Lou’s View – Jan. 14, 2016

Dead Man Floating

by Lou Bernard

It was September 21, 1903, and it started out like any other day for Mary McDermott of Lock Haven. Mary worked at the silk mill on North Fairview Street, and lived up around present-day 120, near Sugar Run. She was walking to work, the same as she did every day, along the railroad tracks, because safety was less important than shortcuts back then. Around where the college stands now, she looked down, and she saw it.

A dead man, floating in the water.

I suppose it’s belaboring the point if I add that it was a Monday.

“When near the culvert, a short distance above the Normal School, she glanced into the stream below and was horrified to see the body of a man lying face downward in the water,” reported the Clinton County Times on September 25.

Mary spotted the dead guy, and reacted in a perfectly reasonable fashion, given the circumstances. She screamed her head off. Local railroad employee J.E. Mason heard her, and came running to the rescue. Mason had been on duty all night, and was just headed home when he heard Mary scream.

Mason was smart enough not to touch anything, and to send for help. He notified his bosses, the railroad officials, and they made a call to local undertaker E.B. Waters, who had an office on Bellefonte Avenue. Waters attempted to contact the local coroner, William Shoemaker, who was out of town at the time. So they sent Alderman Edward Parsons instead.

Parsons looked things over, and decided he needed to empanel a jury to hold an inquest.

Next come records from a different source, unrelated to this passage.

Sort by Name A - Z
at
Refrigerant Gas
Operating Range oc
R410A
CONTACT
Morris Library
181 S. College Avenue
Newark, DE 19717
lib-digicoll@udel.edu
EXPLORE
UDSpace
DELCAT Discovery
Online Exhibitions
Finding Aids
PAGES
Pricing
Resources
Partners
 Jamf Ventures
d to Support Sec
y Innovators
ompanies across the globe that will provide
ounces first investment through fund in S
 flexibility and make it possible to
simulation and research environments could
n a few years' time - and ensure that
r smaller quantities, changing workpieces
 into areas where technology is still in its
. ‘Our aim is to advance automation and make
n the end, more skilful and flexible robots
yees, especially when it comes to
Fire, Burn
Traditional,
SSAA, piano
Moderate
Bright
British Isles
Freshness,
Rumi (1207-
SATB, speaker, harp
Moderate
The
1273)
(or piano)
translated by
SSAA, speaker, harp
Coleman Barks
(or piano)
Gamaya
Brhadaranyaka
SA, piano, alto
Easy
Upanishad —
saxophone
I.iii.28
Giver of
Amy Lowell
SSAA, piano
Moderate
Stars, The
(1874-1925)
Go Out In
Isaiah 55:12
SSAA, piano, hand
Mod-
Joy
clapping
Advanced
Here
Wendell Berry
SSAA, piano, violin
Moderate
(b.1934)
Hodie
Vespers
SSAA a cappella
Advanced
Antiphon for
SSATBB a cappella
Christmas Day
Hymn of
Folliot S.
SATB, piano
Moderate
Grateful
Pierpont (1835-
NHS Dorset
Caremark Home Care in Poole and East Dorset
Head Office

This being early in the morning and in a spot that’s a little out of the way, he ended up selecting his jury from guys who had just shown up to get a look at the body. Joseph Saiers, Edward W. Fowler, Frank Bittner, and George Rohe were all guys who just happened to live in that neighborhood. Robert Martin was, in fact, a local constable. And Mason, who had been the first one to show up.

When they examined the body, they found out that he was a foreigner. And then Donald Trump built a wall around Lock Haven. (I’m kidding about that, though it is weirdly plausible.) The article says,”The body was found to be that of a stranger and a foreigner, clothed in working attire. He was of medium height and build, and had dark hair and thick lips.” (I just report it; I don’t judge.) “Beside him was found a satchel containing wearing apparel, a number of papers including pay envelopes of the Harbison-Walker Co., showing that he had been employed at both the Flemington and the Farrandsville Brick Works.”

They found the papers, and ten dollars and three pennies.

They also, on the papers, found a name: Berti Sinki.

Further investigation—Presumably conducted by this same crack team of guys who just happened to be nearby at the time—Revealed that Sinki was a Hungarian immigrant who still had a wife and children back overseas. He’d been working locally in the brick industry. Most likely, they decided, he’d probably been on his way to or from work, and slipped, falling into the water. Hitting his head on a stone, he’d knocked himself unconscious, and drowned facedown in eight inches of water.

Having come to the conclusion that it was an accidental death, the inquest was over by ten-thirty, and everyone went on with their business, having gotten their excitement for the day. And the jury was dismissed, having lasted exactly one morning like a sort of impromptu Neighborhood Watch program.

The newspaper reports that Sinki was taken to Waters’s office at 30 Bellefonte Avenue, across from Triangle Park. His body was prepared for burial and interred Tuesday morning, though the article doesn’t say where. At a wild guess, I’d think maybe the potter’s field in Highland Cemetery, though it could have been anywhere. Maybe they just stuck him in the basement. But that pretty much ended the incident.

Presumably, everyone went on with their lives after that. Except Berti Sinki. But it’s possible that Mary McDermott seriously considered getting a ride to work for a while. Especially on Mondays.